Collected data:
⁂

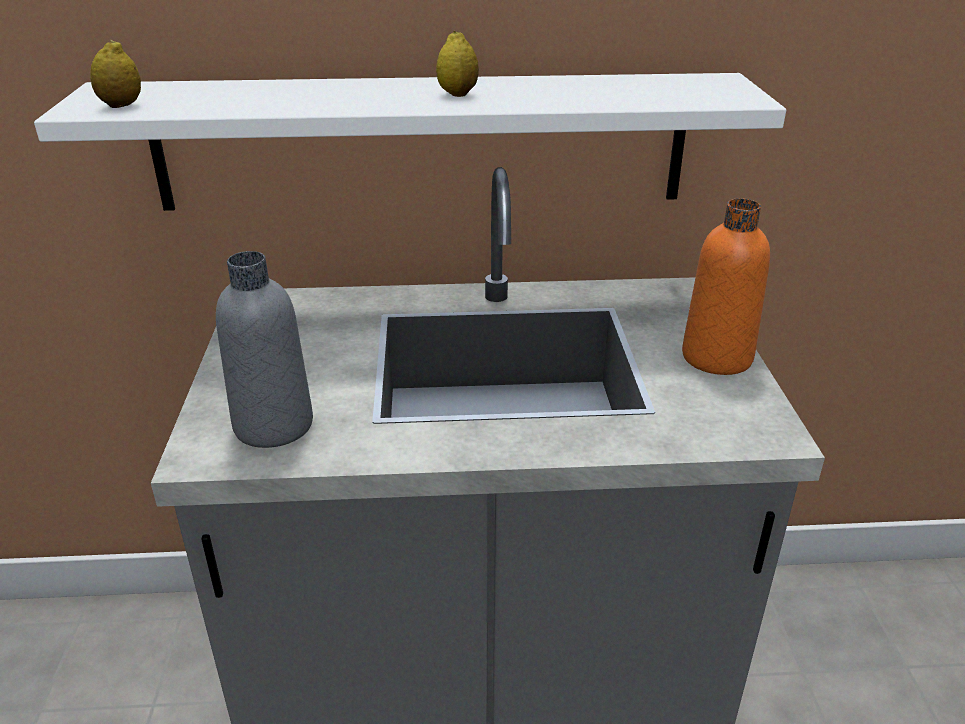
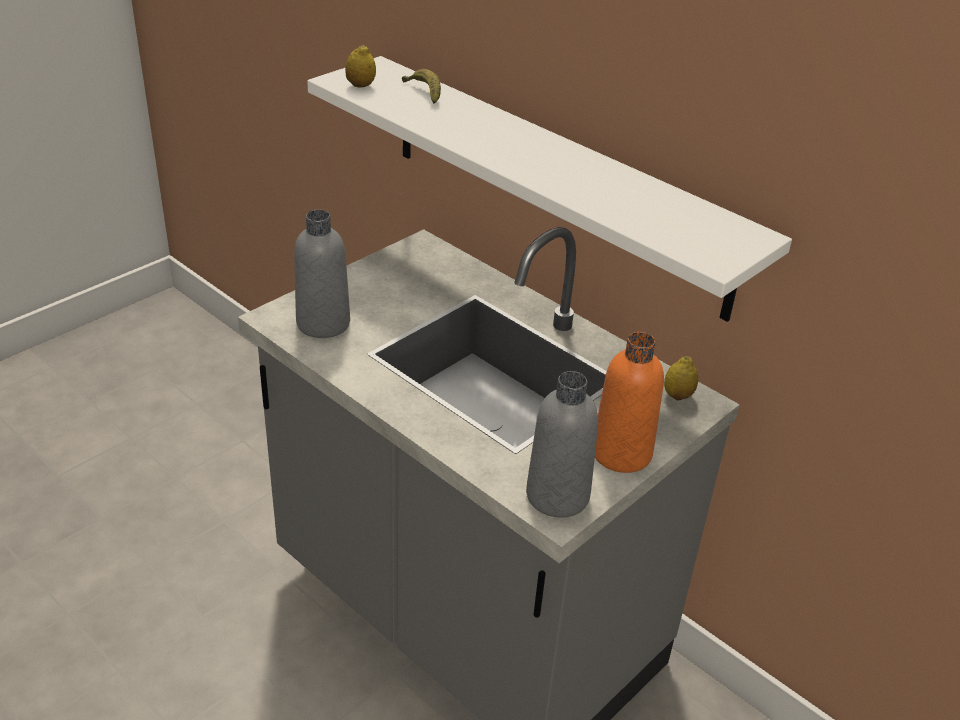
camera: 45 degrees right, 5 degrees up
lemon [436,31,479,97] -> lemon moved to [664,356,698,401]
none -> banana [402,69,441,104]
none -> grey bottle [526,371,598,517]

⁂

Apart from the images, every line above needs to be printed again exactly.

camera: 45 degrees right, 5 degrees up
lemon [436,31,479,97] -> lemon moved to [664,356,698,401]
none -> banana [402,69,441,104]
none -> grey bottle [526,371,598,517]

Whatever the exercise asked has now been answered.